Cell phones as tools for transparency — septiembre 8, 2011

Cell phones as tools for transparency

It is great to be constantly thinking of new projects. A few of my friends and I had thought about using the technologies we constantly use for more frivolous things, such as text voting and crime mapping in the US, to corruption hunting and bad service deliveries.

Artas Bartas, from Estonia, came up with an Android app for it called Bribespot. According to mobile active, they developed it during Garage48, an event where people pitch and develop apps in 48 hours. It has already been downloaded 600 times, with 700 submitted reports from around the world.

The app allows you to report an instance of corruption and maps it, with the purpose of bringing  awareness to government officials and to the public. I think the most effective thing it does is actively shame those involved. People may stop accepting bribes if they know that they could possible be posted online.  The idea reminds me of my favorite mayor Antannas Mockus’ way of shamming traffic violators with mimes in the streets of Bogotá.
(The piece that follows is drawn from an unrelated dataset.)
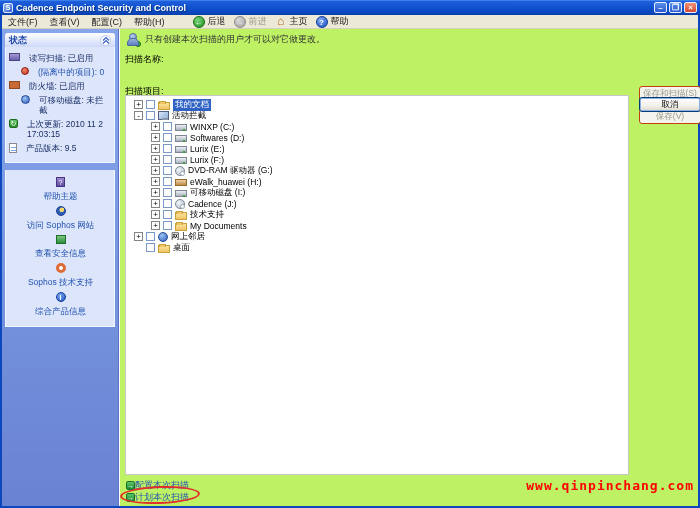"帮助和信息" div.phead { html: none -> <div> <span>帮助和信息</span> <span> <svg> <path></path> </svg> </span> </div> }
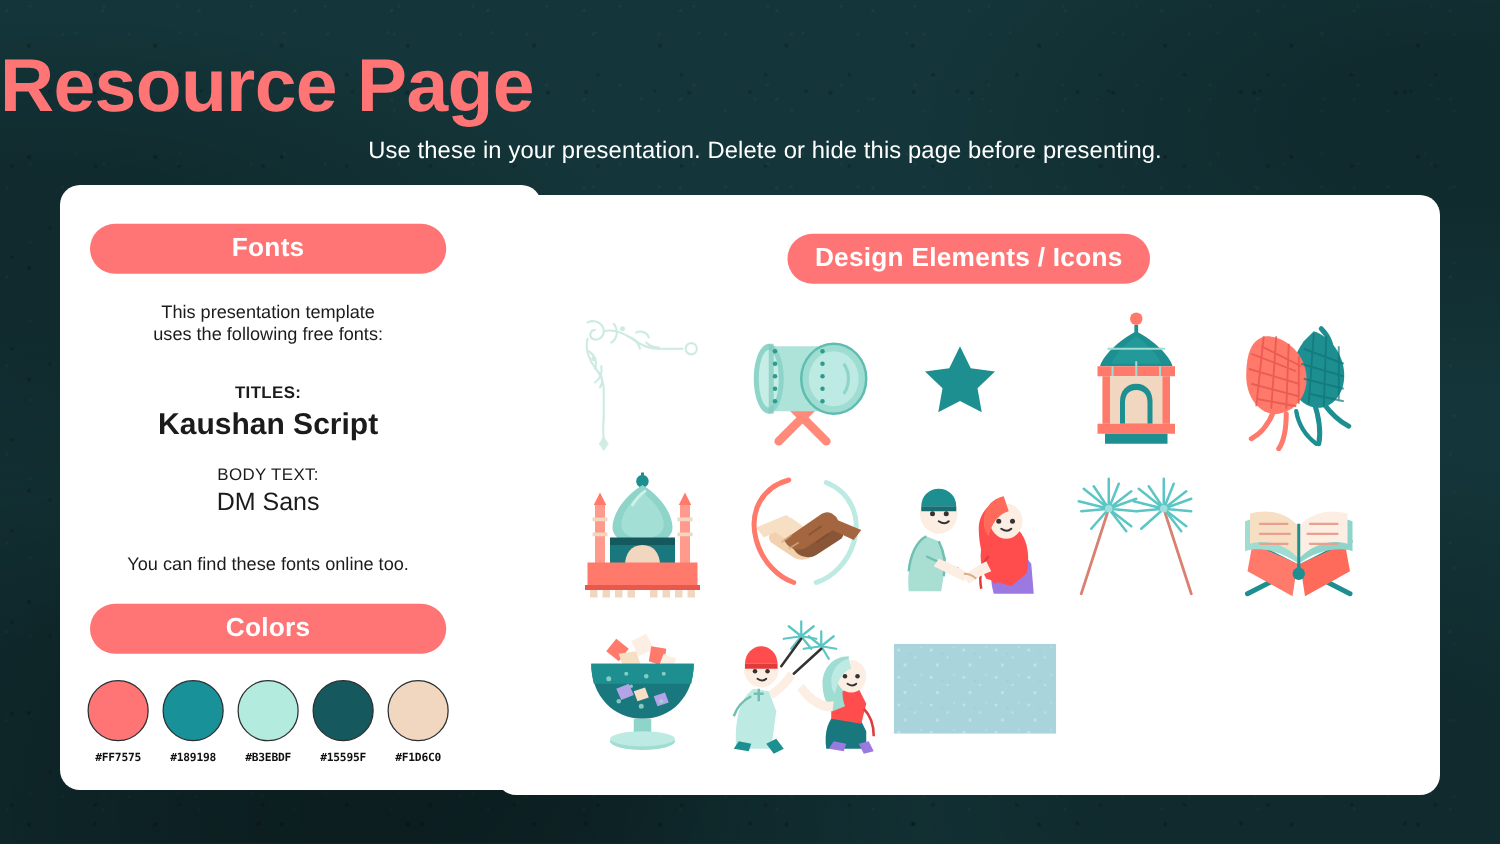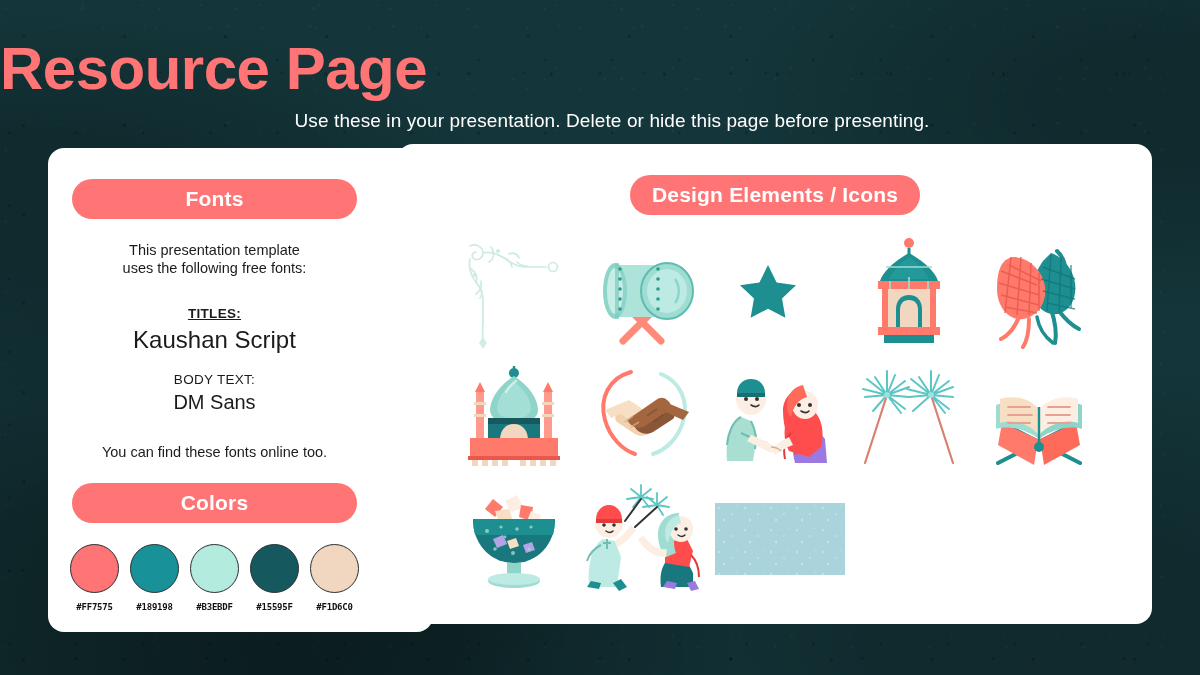"Design Elements / Icons" #icons-card { top: 144px -> 156px }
People are more scared of being ridiculed than of monetary punishment!

This is a great idea, but again, the concept needs to be adapted to local technologies. Most people in Africa, where corruption is prevalent, do not have Android phones. The more robust text-messaging system should provide the same or similar results. I cannot tell you our idea, because my team members could kill me. But think about it… what ICT tools could be used for transparency and to end corruption?